By Mike Eckel and Sopheng Cheang
The Associated Press
Posted: 11/24/2010
Cambodian police examine hundreds of shoes and other belongings left behind on the bridge where at least 378 died Monday. "People were just walking here and there and all of a sudden, people started to run," one survivor said. (Tang Chhin Sothy, AFP/Getty Images)
PHNOM PENH, Cambodia — At the bridge where investigators poked though the debris of a disaster — abandoned flip-flops and sneakers, water bottles, pieces of sugar cane — Chea Chan lit a Budd hist memorial offering of incense, coconut and lotus flowers, and wept.
The 28-year-old had tried to grab his younger brother during the riverside stampede that left at least 378 dead Monday night, but he was pushed against the support poles of the narrow suspension bridge.

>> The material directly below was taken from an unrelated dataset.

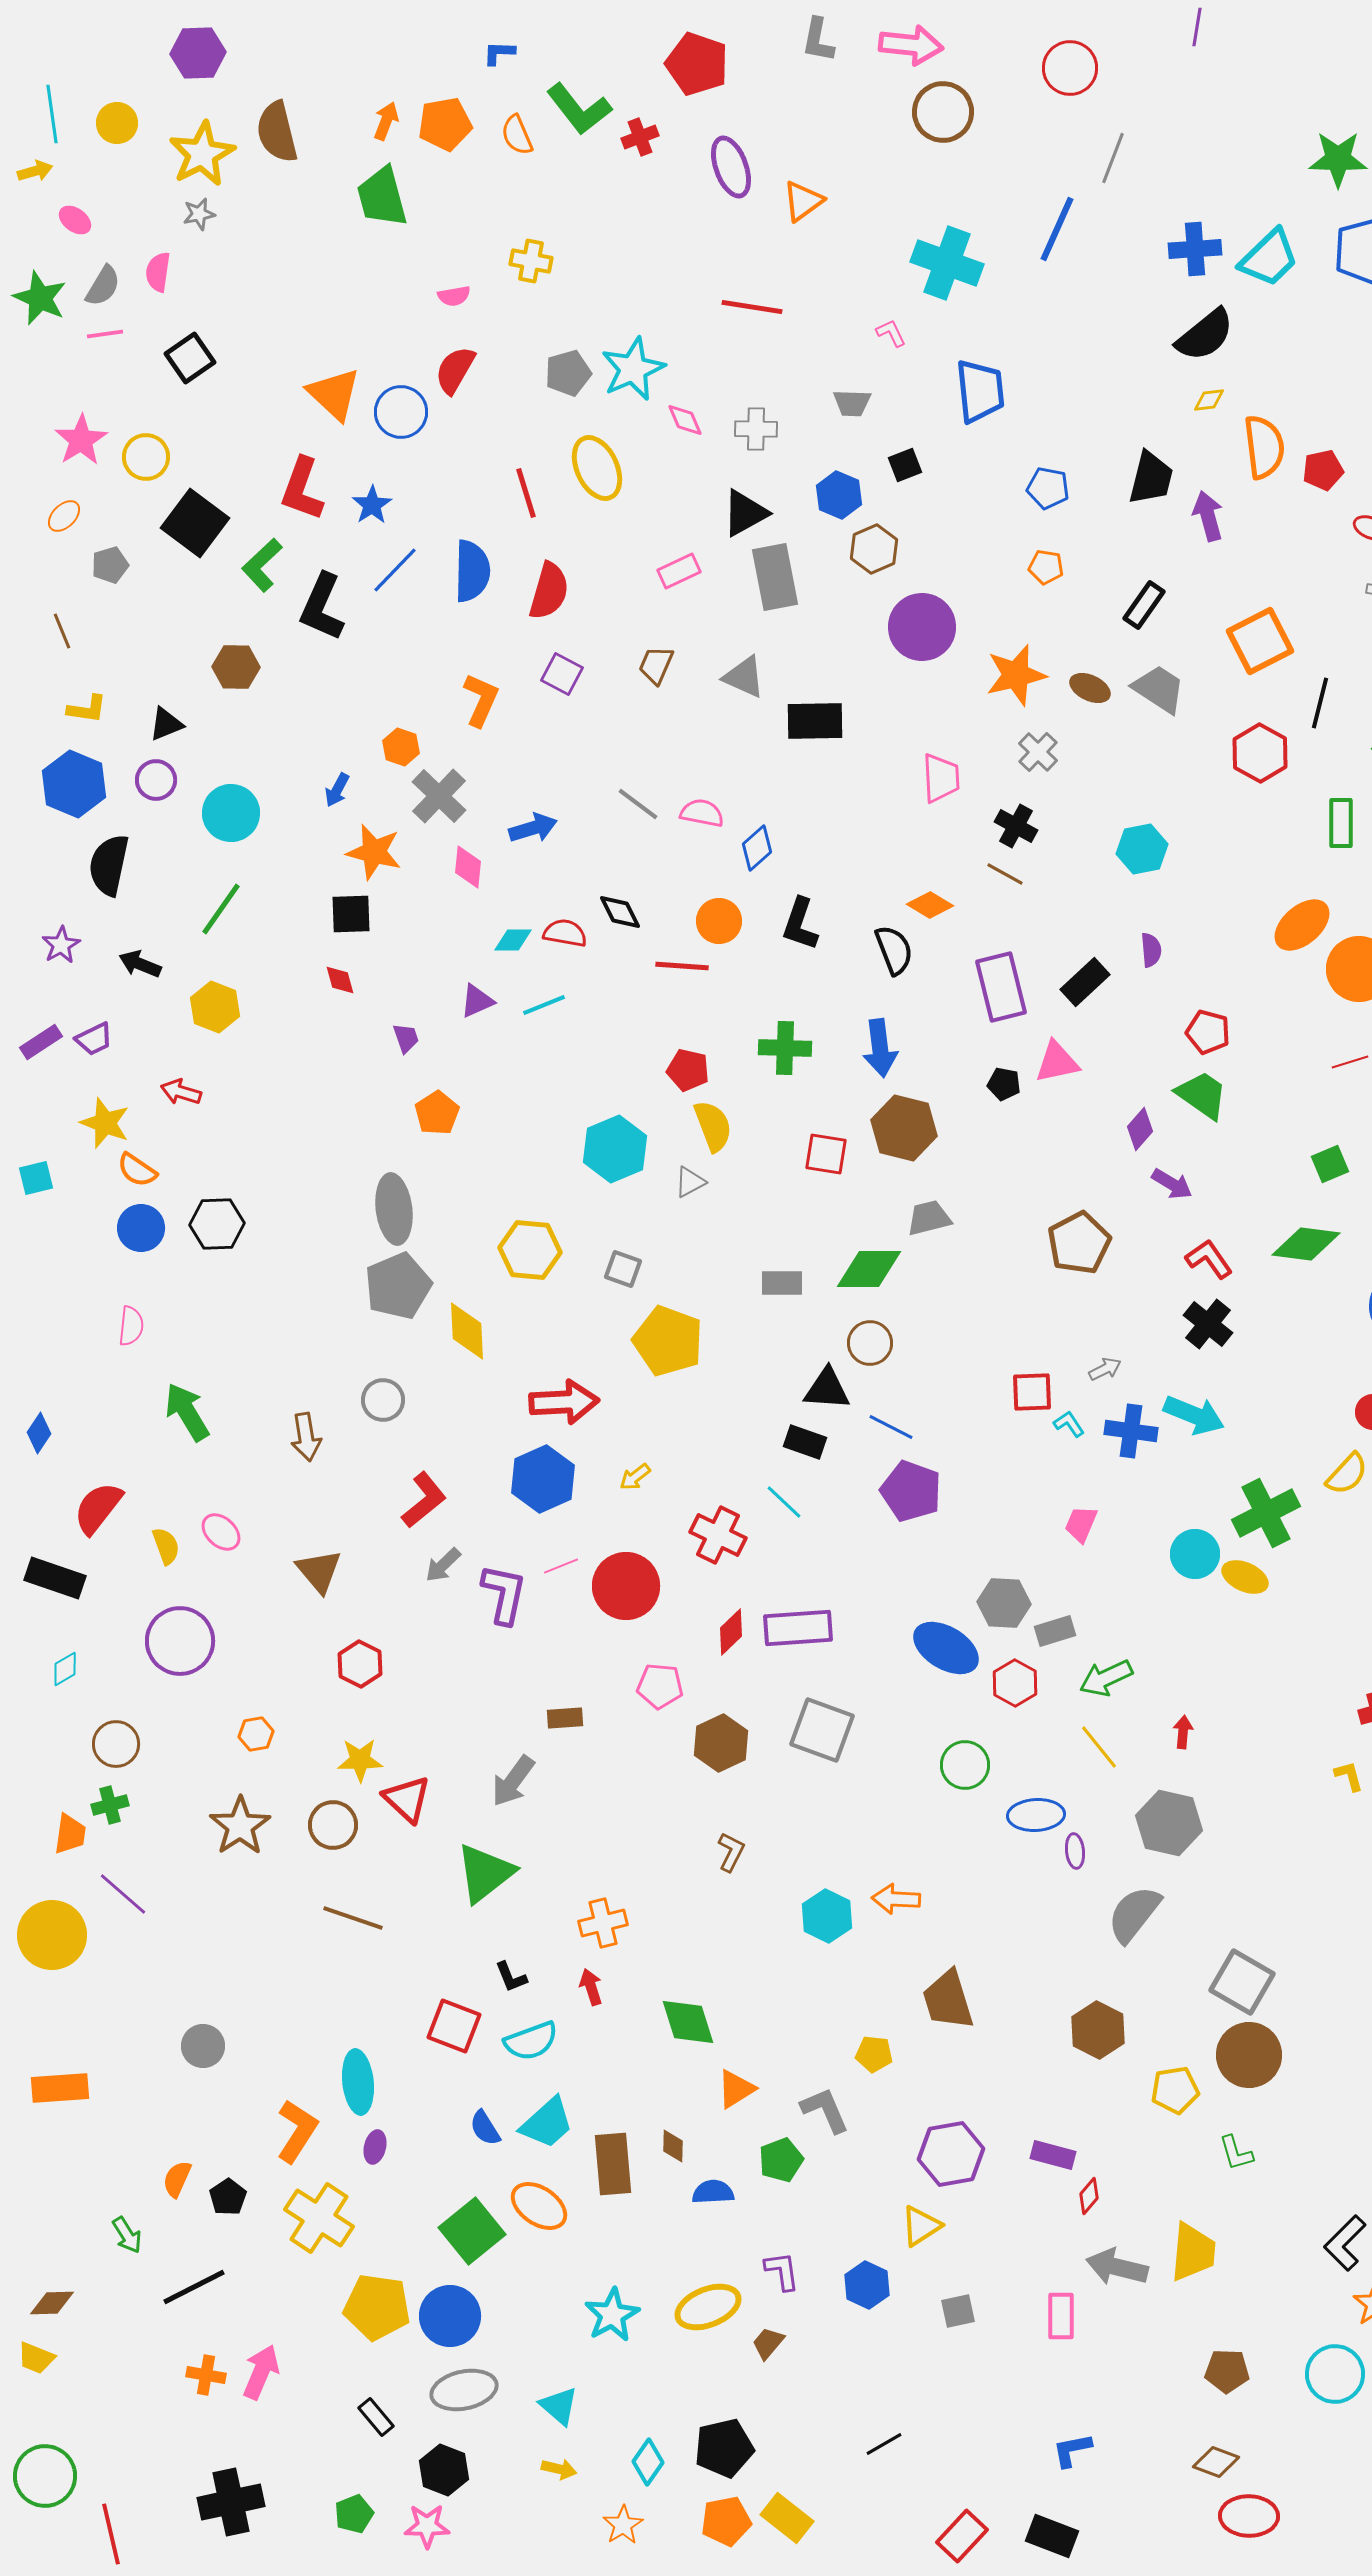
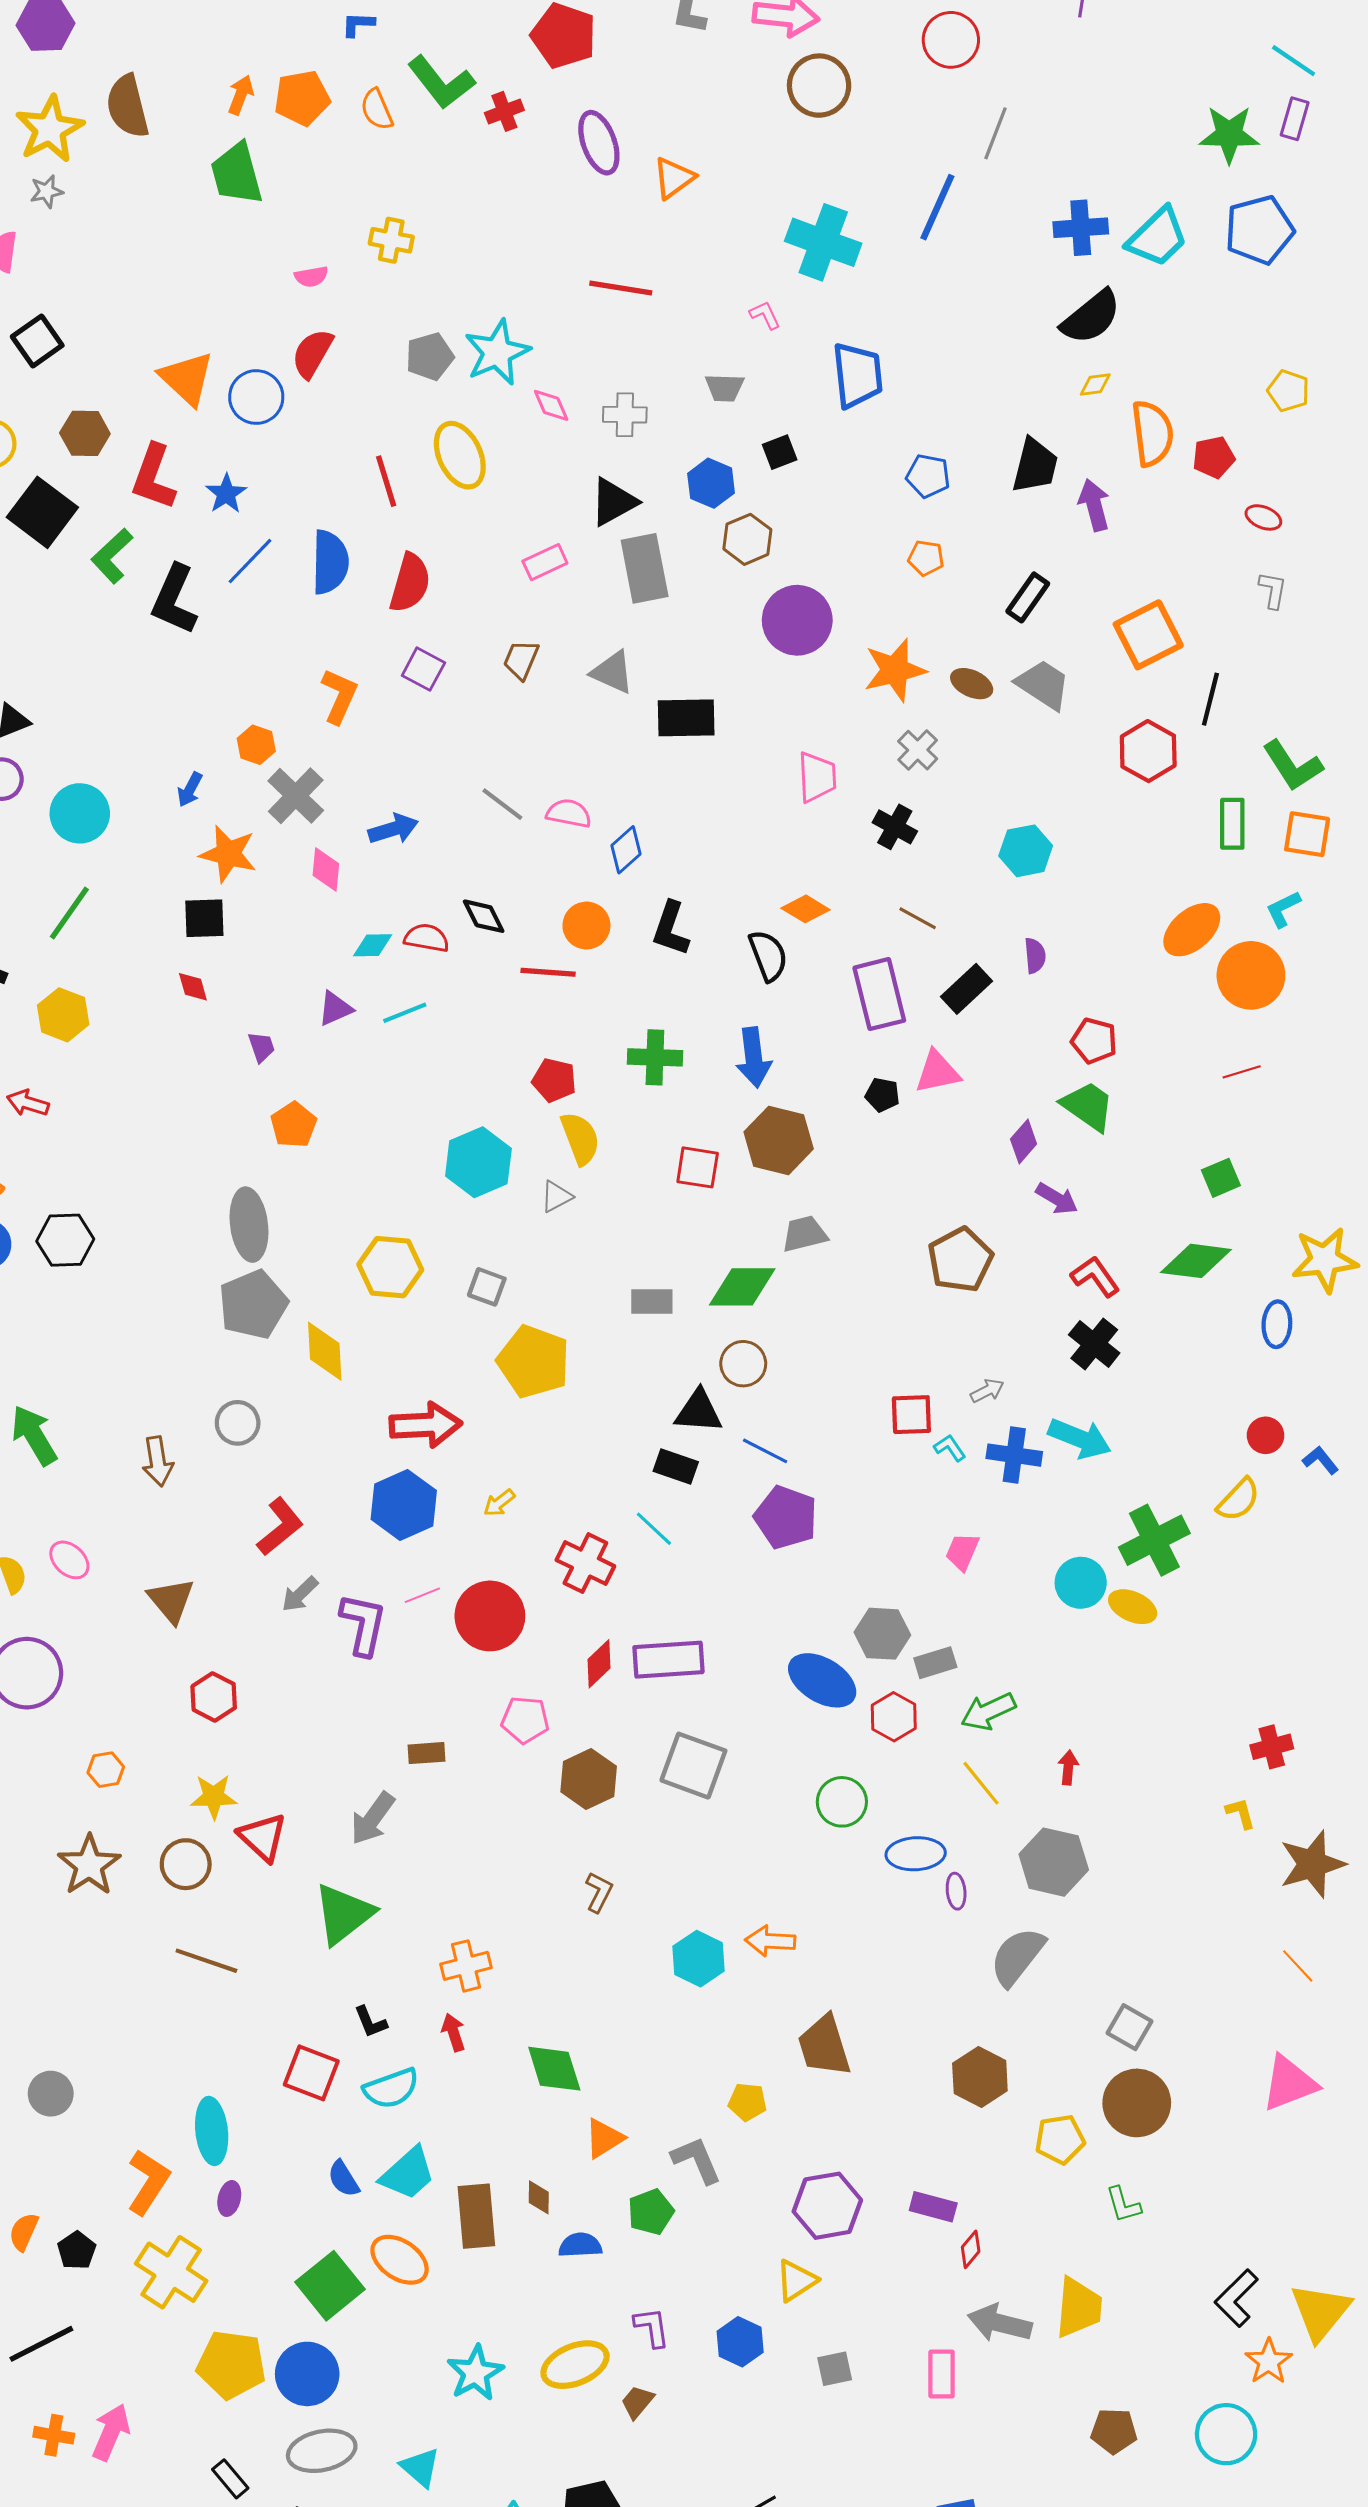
brown hexagon: (236, 667) -> (85, 433), moved
brown line: (1005, 874) -> (918, 918), moved
gray square: (1242, 1982) -> (1129, 2027), size x0.7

His little brother fell down and immediately was crushed under four or five other falling people.
He found his dead sibling at a local hospital, with a broken neck and crushed face. "I'm totally in shock," he said.
The victims were trampled when a crowd celebrating a holiday panicked for reasons that remained unknown Tuesday. The prime minister's special adviser, Om Yentieng, denied reports that it was sparked by a mass food poisoning, or by people being electrocuted by lighting cables.
Don Saron, 26, said she was walking across the bridge when people began shouting that it was going to collapse. She tripped and felt the crowds trampling over her face and chest.
"People were just walking here and there and all of sudden, people started to run," she said as she awaited treatment Tuesday at Calmette Hospital. She grimaced in pain as she leaned against a gurney on which she had just woken up nearly 20 hours after being caught in the stampede.
"I shouldn't have been there. Why did I come to this festival, this ceremony?" she said.
The city's police chief, Touch Naroth, said investigators were still trying to determine the cause but suggested that the bridge's small size may have contributed.
Tuesday, crowds jammed the sidewalk outside Calmette Hospital, looking for familiar faces in photos posted of unidentified victims.